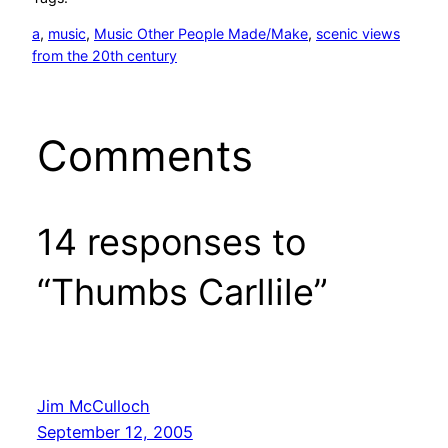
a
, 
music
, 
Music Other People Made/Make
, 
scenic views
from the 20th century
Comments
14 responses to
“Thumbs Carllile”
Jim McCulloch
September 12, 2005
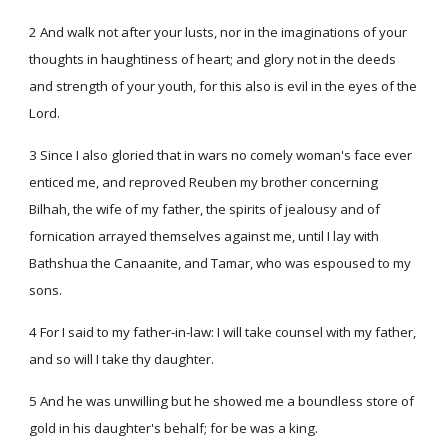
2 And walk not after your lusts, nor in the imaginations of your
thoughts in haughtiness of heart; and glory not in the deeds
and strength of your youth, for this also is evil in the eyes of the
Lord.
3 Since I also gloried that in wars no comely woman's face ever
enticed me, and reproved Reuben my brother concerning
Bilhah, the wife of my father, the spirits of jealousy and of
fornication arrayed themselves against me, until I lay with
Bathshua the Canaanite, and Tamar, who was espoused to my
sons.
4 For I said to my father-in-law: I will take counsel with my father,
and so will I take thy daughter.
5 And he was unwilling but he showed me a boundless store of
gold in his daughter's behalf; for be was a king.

--------------------

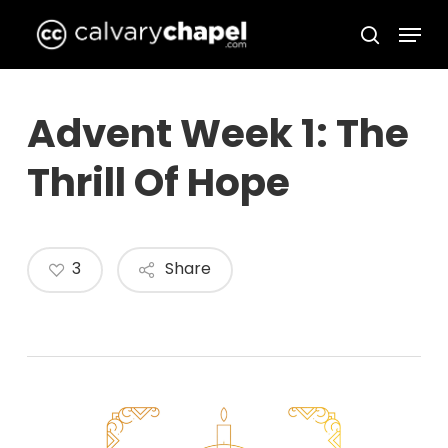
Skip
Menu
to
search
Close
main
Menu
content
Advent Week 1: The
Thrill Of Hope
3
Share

--------------------

(Problem):
In the data above, find the line containing "September 12, 2005" and the line containing "gold in his". Repeat those two lines and everything between them exactly, minus the pictures.

(Response to this task):
September 12, 2005
2 And walk not after your lusts, nor in the imaginations of your
thoughts in haughtiness of heart; and glory not in the deeds
and strength of your youth, for this also is evil in the eyes of the
Lord.
3 Since I also gloried that in wars no comely woman's face ever
enticed me, and reproved Reuben my brother concerning
Bilhah, the wife of my father, the spirits of jealousy and of
fornication arrayed themselves against me, until I lay with
Bathshua the Canaanite, and Tamar, who was espoused to my
sons.
4 For I said to my father-in-law: I will take counsel with my father,
and so will I take thy daughter.
5 And he was unwilling but he showed me a boundless store of
gold in his daughter's behalf; for be was a king.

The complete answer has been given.